En parlant, elle lui avait serré les genoux. Le jeune Sombre était à court de mots. Il savait que ses parents étaient décédés, la laissant orpheline au milieu des bois, ce qui était déjà un drame en soi, mais jamais il n’avait su que ses parents étaient morts pour d’obscures raisons. Éberlué, il resta coi quelques instants. Tout à coup, il sentit le poids de la solitude et de l’incompréhension que portait Ahia. Elle était aimée et entourée, pourtant elle avait un fardeau sur les épaules que personne n’avait jamais vu. Un jour, une petite fille s’était retrouvée seule, accablée d’un savoir qui avait fait mourir ses parents. Puis elle était arrivée ici et s’était affairée à aimer chaque être vivant de ce village, animaux, enfants, adultes, vieillards, tout le monde avait eu sa dose. Il eut l’impression d’être un ami bien minable, n’ayant jamais pu l’épauler et partager le poids de ses secrets avec elle. Et voilà que sa décision dangereuse empêchait à nouveau Ahia de se confier à lui. C’était injuste.

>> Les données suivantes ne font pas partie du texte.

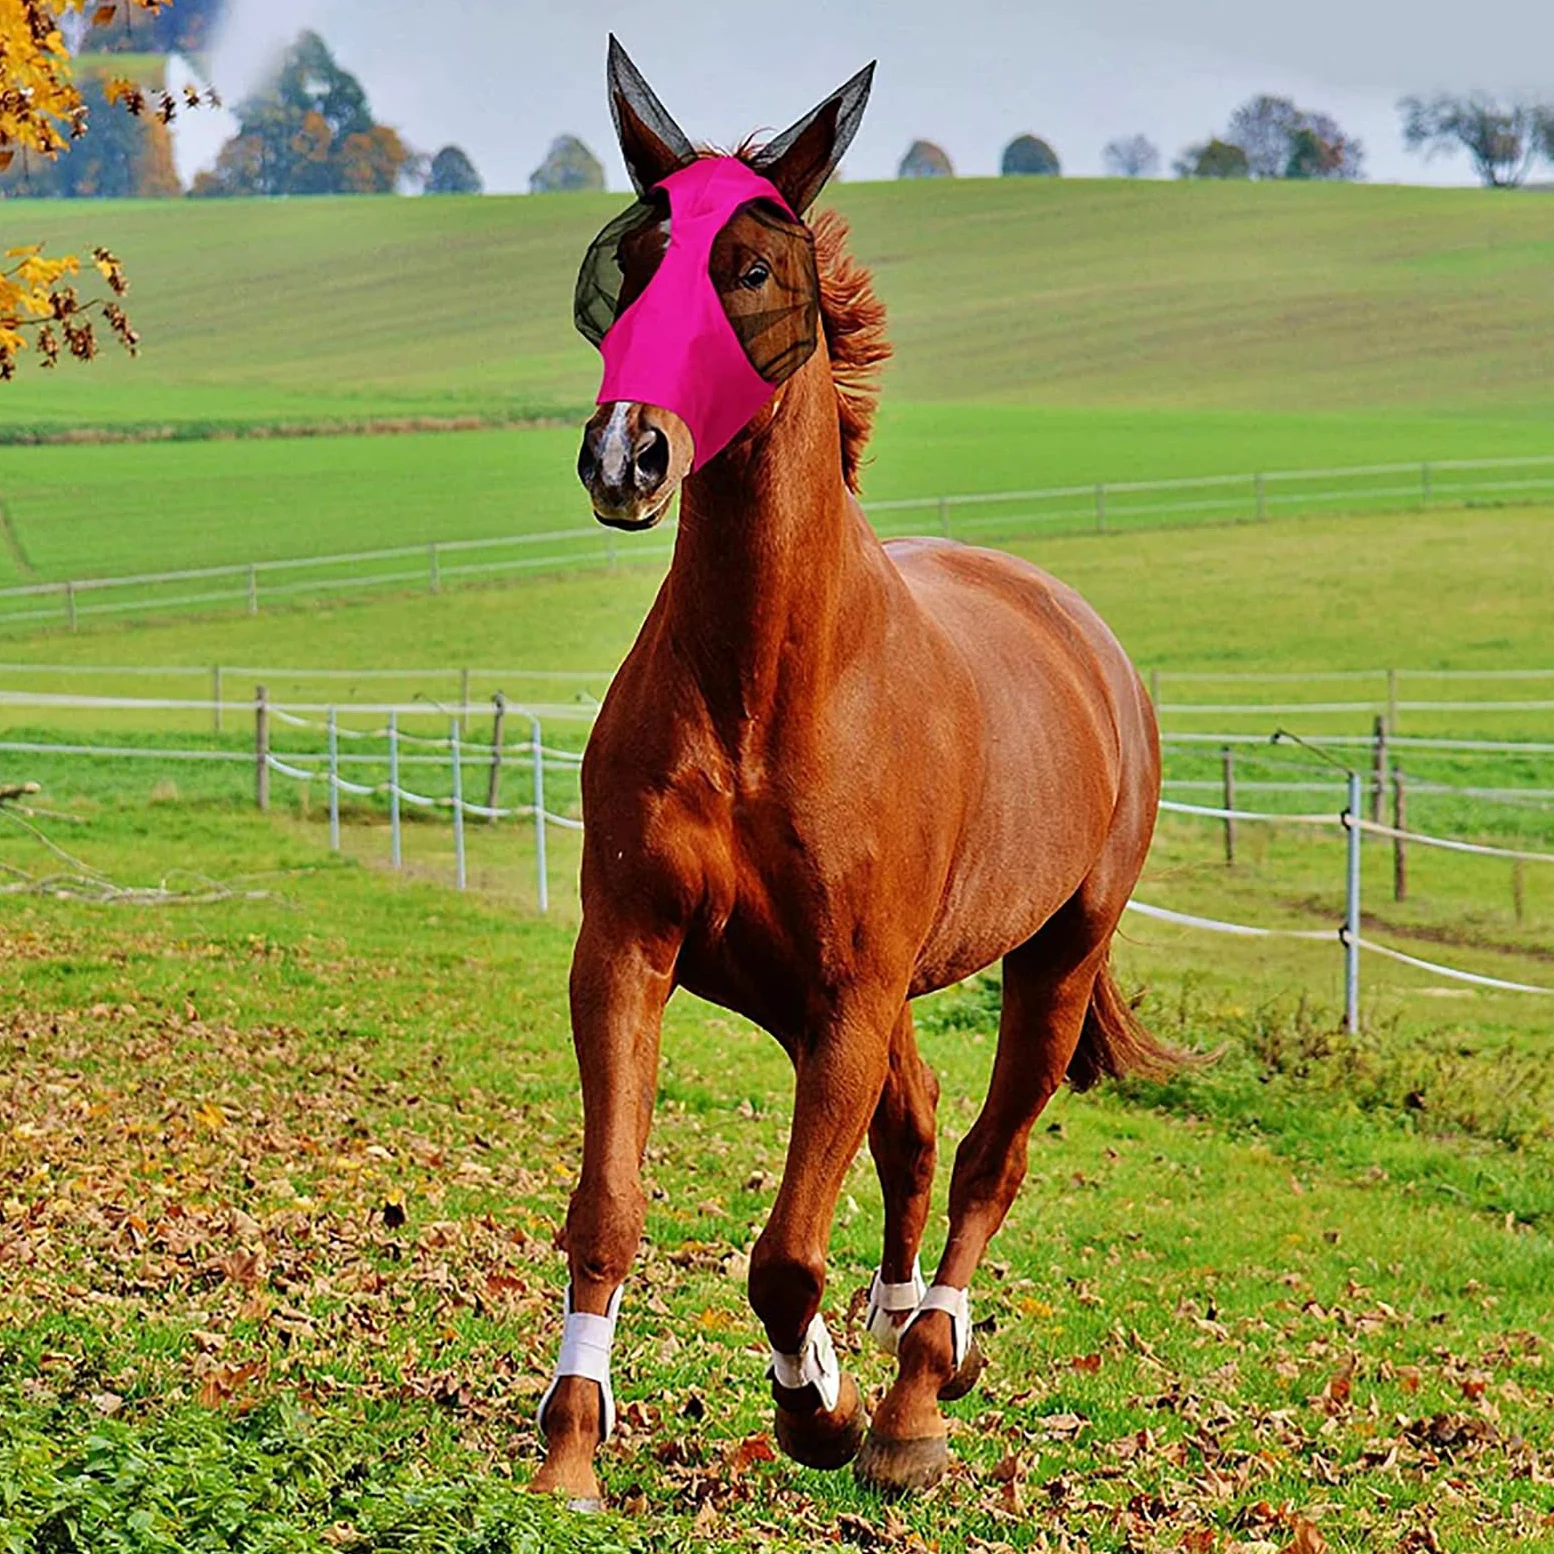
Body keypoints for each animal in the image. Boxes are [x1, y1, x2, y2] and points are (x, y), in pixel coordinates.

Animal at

— Ahia, je suis tellement désolé, si j’avais su…
— Si tu avais su, ça n’aurait rien changé ! J’avais besoin de ton amitié et tu me l’as offerte, c’est tout.
— Merci… Je… Je ne sais pas quoi dire ! J’aimerais que tu puisses t’ouvrir à moi, partager tes peines, mais je comprends ta décision.
— Promis, un jour tu sauras tout de moi. Il y a quand même des éléments que je peux te confier. Il est difficile pour moi de savoir qui je suis vraiment après ce que j’ai vécu. Je ne peux pas te l’expliquer, mais j’espère pouvoir te le montrer un jour. Disons que j’ai moi aussi besoin de prendre du recul et d’explorer d’autres horizons. Je vais également entreprendre un voyage, j’ai besoin de découvrir d’autres aspects de la vie.
— Un voyage ? s’étonna-t-il. Et comment tu vas t’y prendre ?
Ahia lui adressa un clin d’œil et sourit.
— Je comprends que ça semble étrange et venu de nulle part, mais tout est planifié. Dis-toi qu’on vivra nos aventures de notre côté et qu’on se retrouvera changés !
Kalan sourit à son tour : c’était une manière de voir les choses qui lui plaisait. Savoir que son amie partait elle aussi à l’aventure lui donna envie de s’y mettre et chassa les angoisses qui lui nouaient le ventre. Il n’y avait aucune raison que les choses se passent mal. Les deux camarades allaient découvrir une facette nouvelle du monde chacun de leur côté et en revenir grandis. Il éclata de rire face à cette situation. Le petit village de Montet, où rien ne bouge, abritait de sacrés lurons ! Les deux jeunes amis prenaient des bifurcations les menant vers des chemins différents, mais se promirent de les faire aboutir au même point de rencontre. Kalan et Ahia partagèrent leurs espoirs et leurs inquiétudes jusqu’à l’aube. Puis les deux camarades grimpèrent aux arbres pour contempler le lever du soleil en silence. Avoir une amie aussi décalée que lui l’avait empli d’énergie et il se réjouissait presque de partir à l’aventure. Surtout, Kalan se réjouissait déjà de leurs retrouvailles.